Mit der Unter­schutz­stel­lung ist das Kapitel aller­dings nicht abgeschlossen. Das Gebäude befindet sich seit Jahren in einem sanie­rungs­be­dürf­tigen Zustand. Der Denkmal­status schließt Verän­de­rungen keines­wegs aus. Denkmal­ge­rechte Umbauten und eine behutsame Moder­ni­sie­rung sind grund­sätz­lich möglich und ausdrück­lich erwünscht.

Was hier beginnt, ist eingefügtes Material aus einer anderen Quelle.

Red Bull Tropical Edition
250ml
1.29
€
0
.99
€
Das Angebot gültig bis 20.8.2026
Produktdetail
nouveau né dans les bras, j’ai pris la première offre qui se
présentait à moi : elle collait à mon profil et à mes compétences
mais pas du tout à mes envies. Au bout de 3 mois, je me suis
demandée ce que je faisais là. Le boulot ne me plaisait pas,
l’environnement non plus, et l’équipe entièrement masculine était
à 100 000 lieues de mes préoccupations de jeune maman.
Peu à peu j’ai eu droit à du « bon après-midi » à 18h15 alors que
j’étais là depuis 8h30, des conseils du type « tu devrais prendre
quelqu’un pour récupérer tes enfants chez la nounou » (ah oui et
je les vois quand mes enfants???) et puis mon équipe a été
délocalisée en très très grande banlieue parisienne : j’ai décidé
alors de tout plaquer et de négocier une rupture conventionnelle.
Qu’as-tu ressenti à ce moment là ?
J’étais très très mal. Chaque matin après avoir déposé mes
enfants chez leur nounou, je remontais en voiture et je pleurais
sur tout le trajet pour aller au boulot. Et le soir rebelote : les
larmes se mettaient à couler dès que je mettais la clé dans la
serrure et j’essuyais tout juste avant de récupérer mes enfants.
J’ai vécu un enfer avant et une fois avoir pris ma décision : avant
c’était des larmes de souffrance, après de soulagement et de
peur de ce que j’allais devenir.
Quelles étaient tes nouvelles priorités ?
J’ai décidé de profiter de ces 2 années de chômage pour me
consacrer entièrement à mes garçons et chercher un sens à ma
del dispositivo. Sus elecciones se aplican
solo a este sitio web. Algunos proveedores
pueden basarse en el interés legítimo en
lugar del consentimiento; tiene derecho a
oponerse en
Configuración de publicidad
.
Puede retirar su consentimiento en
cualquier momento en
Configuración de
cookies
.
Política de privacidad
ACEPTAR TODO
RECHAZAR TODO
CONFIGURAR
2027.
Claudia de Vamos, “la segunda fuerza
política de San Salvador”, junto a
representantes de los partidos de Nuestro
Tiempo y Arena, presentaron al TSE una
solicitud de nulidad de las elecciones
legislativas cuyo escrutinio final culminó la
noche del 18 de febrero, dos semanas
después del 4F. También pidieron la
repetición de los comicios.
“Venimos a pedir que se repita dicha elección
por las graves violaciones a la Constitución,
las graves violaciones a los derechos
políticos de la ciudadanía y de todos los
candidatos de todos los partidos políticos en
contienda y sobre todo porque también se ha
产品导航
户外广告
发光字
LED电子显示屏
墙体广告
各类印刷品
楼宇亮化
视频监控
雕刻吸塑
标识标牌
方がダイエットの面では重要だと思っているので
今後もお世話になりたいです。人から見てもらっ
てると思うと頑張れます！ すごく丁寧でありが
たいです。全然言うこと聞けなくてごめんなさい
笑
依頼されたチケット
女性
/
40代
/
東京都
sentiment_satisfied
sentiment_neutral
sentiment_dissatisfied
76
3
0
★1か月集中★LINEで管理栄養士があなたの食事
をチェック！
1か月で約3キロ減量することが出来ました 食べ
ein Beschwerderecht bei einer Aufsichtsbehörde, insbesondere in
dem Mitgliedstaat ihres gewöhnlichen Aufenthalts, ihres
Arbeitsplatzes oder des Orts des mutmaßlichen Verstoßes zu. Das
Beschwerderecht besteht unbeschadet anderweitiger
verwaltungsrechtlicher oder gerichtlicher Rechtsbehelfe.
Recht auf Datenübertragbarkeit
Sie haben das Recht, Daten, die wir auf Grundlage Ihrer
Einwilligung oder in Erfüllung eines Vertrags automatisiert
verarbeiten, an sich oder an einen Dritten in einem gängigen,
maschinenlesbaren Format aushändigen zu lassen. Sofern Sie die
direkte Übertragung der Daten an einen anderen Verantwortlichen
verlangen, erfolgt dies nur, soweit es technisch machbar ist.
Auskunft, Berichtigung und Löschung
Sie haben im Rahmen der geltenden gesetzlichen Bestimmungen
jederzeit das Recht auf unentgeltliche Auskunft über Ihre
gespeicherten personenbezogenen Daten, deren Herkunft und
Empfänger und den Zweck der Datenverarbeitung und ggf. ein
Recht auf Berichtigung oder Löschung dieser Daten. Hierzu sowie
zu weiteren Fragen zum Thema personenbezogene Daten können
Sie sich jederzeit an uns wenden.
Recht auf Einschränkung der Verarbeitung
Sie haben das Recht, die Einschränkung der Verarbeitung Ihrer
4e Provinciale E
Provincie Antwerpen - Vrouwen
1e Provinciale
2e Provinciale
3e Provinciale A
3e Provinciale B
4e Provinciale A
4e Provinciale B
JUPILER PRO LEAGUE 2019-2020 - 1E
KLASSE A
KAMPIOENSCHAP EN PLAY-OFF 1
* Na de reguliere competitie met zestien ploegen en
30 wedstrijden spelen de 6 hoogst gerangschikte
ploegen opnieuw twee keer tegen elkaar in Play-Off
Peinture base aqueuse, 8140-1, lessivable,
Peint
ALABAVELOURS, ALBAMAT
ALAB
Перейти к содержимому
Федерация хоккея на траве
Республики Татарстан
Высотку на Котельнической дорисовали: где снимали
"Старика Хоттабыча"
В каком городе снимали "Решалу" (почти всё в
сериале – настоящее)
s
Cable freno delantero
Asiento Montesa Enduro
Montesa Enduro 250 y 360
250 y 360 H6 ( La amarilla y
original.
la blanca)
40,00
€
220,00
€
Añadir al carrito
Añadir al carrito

Gesucht wird nun ein Investor, der bereit ist, das histo­ri­sche Ensemble mit Respekt vor seiner Geschichte zu sanieren und einer neuen Nutzung zuzuführen. Die Entschei­dung des Landes­amtes eröffnet damit die Chance, dass eine der markan­testen Villen am Wallring dauerhaft erhalten bleibt.